EXTRACT PROVIDED:
Panasonic Lumix DMC-GF2 digital camera

Tim Moynihan

The Lumix GF2 is a good compact interchangeable-lens camera, but its touchscreen interface is inefficient

More than any device in recent memory, the Panasonic Lumix DMC-GF2 is a showpiece for the benefits and drawbacks of a touchscreen interface. Although the camera's touchscreen UI introduces a few groundbreaking features to the compact interchangeable-lens camera category, it may leave you longing for old-fashioned analog controls more often than not.

panasonic-Lumix-DMC-GF2 At heart, the Lumix DMC-GF2 ($700 as a kit with an optically stabilized 14-42mm/F3.5-5.6 lens or a 14mm/F2.5 prime lens; price as of May 16, 2011) is a souped-up successor to the groundbreaking Panasonic Lumix DMC-GF1. The GF2 improves on the GF1's basic specs with a smaller, more streamlined body; higher-resolution, 1920-by-1080 60i video recording; higher ISO sensitivity (ISO 6400 versus ISO 3200); and compatibility with Panasonic's optional 3D conversion lens.

The most noticeable new feature in the GF2 is its 3-inch touchscreen, which provides significant benefits while you're shooting stills and video. Namely, it lets you use touch-to-focus controls like the ones you'll find on many smartphones — a powerful, versatile feature in a camera with the GF2's bigger sensor and swappable lenses. The camera's touchscreen interface is also customizable, so you can touch-access your favorite settings quickly, and the camera's aesthetic design is clean and uncluttered due to the lack of physical controls.

But the 3-inch touchscreen is also where this camera's problems start. A touchscreen simply isn't an effective substitute for some physical controls — most notably a mode dial — and menu navigation via the touchscreen can make you perform a lot of screen presses, smudging up the only native viewfinder the camera has as you go. You don't need to use the touchscreen for everything; if you don't use it, however, you still have to navigate a lot of menus via the camera's directional pad to access some important settings.

(Stored items)
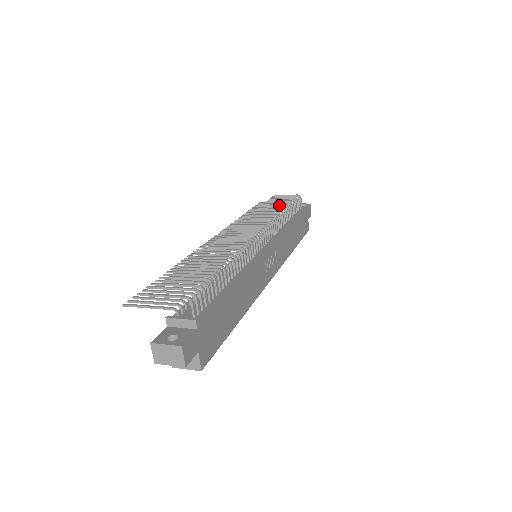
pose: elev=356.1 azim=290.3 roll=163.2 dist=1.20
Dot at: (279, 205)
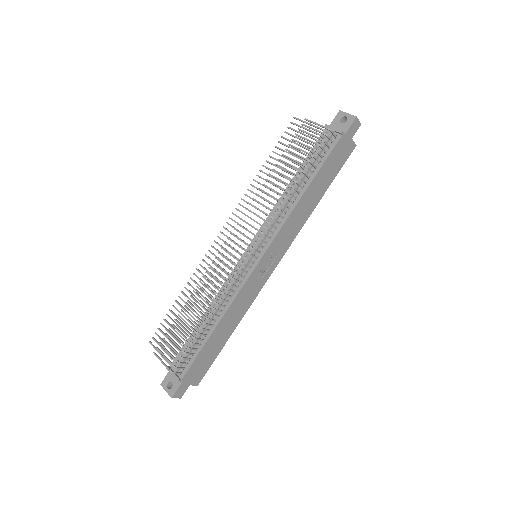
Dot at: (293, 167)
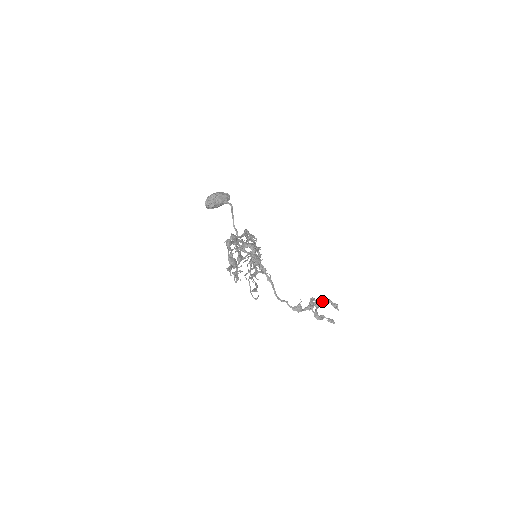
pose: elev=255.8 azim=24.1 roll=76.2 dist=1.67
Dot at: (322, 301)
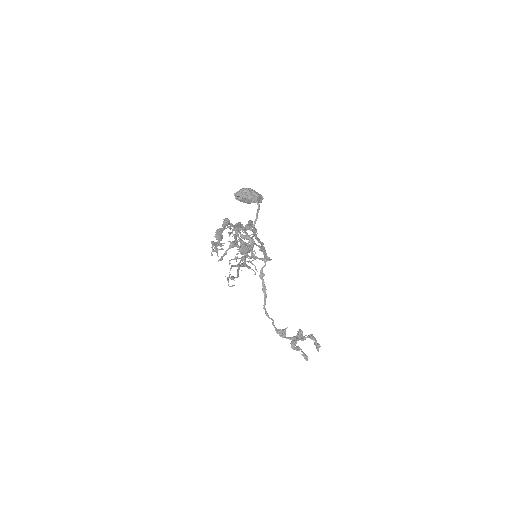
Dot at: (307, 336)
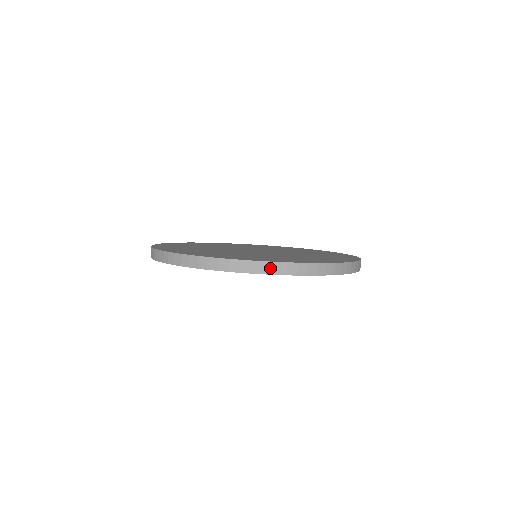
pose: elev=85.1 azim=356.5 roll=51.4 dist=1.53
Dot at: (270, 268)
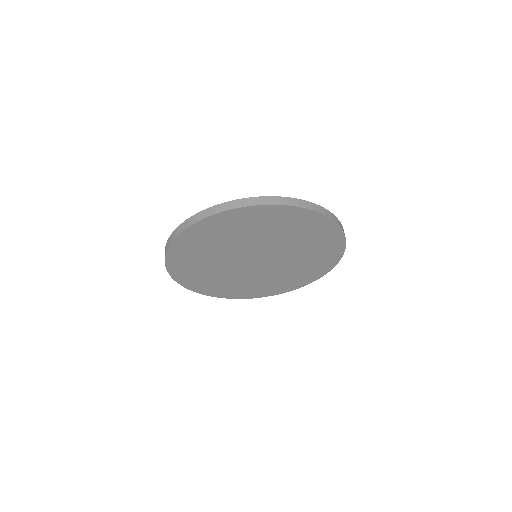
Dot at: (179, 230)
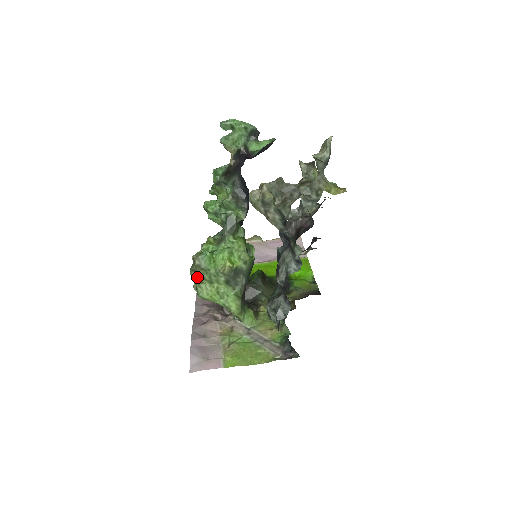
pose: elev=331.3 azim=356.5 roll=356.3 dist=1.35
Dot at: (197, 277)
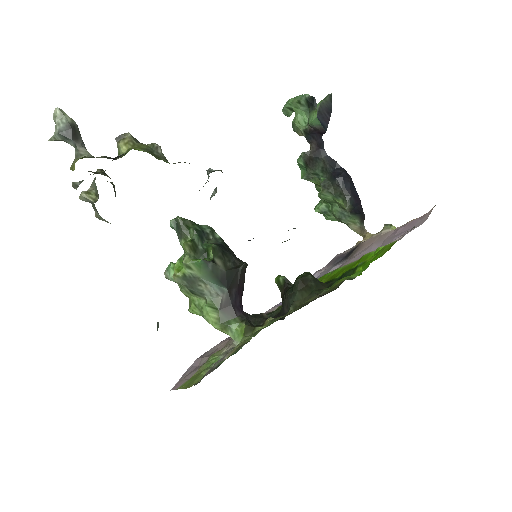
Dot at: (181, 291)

REQUEST A:
Using the Lumix GF2 review, decide whether each statement agrees with it: (i) the GF2 records video at 1920 by 1080 60i, (ii) the GF2 has a 3.5-inch touchscreen, (iii) the GF2's highest ISO sensitivity is ISO 3200. For each one, answer yes or no and quote the words of the review that decide it.
REQUEST B:
Carry on the Lumix GF2 review from its last sentence.

EXERCISE RESULT A:
(i) Yes: "higher-resolution, 1920-by-1080 60i video recording"
(ii) No: "its 3-inch touchscreen"
(iii) No: "higher ISO sensitivity (ISO 6400 versus ISO 3200)"

EXERCISE RESULT B:
The result is a good camera, but a frustrating one. To please novice users, the Panasonic Lumix DMC-GF2 tries to do a bit too much with its touchscreen, which ultimately hampers its usability for seasoned shooters. The GF2 is still a phenomenal step-up camera for anyone who is seeking to trade in a point-and-shoot for interchangeable-lens power, but manual-minded photographers will be slowed down by the GF2's touchscreen interface.

Design and Standout Features

The 12-megapixel Panasonic Lumix DMC-GF2 is certainly small for an interchangeable-lens camera, as its body (without a lens attached) measures just 1.29 inches deep, 4.44 inches wide, and 2.67 inches tall. Not only is it smaller on every dimension than the Lumix GF1, but it's also skinnier than the interchangeable-lens Sony Alpha NEX-5 (1.56 inches deep, 4.38 inches wide, 2.38 inches tall) and even more compact than some point-and-shoot cameras, such as the Canon PowerShot G12 (1.9 inches deep, 4.4 inches wide, 3.00 inches tall).

Like many recent Panasonic cameras, the GF2 offers extremely fast autofocus, which you really need to see to believe. As long as a subject is at least a few inches away from the lens, the autofocus system is lightning-fast and rarely fooled — and if it is fooled, you have the option of touching the screen to focus wherever you want.

In addition to a manual focus mode, you'll find a 23-area focus system, continuous autofocus in video mode, motion-tracking autofocus, and the ability to transition between focus points while you're filming video. When it comes to focus options, the little GF2 crushes the vast majority of full-size DSLRs.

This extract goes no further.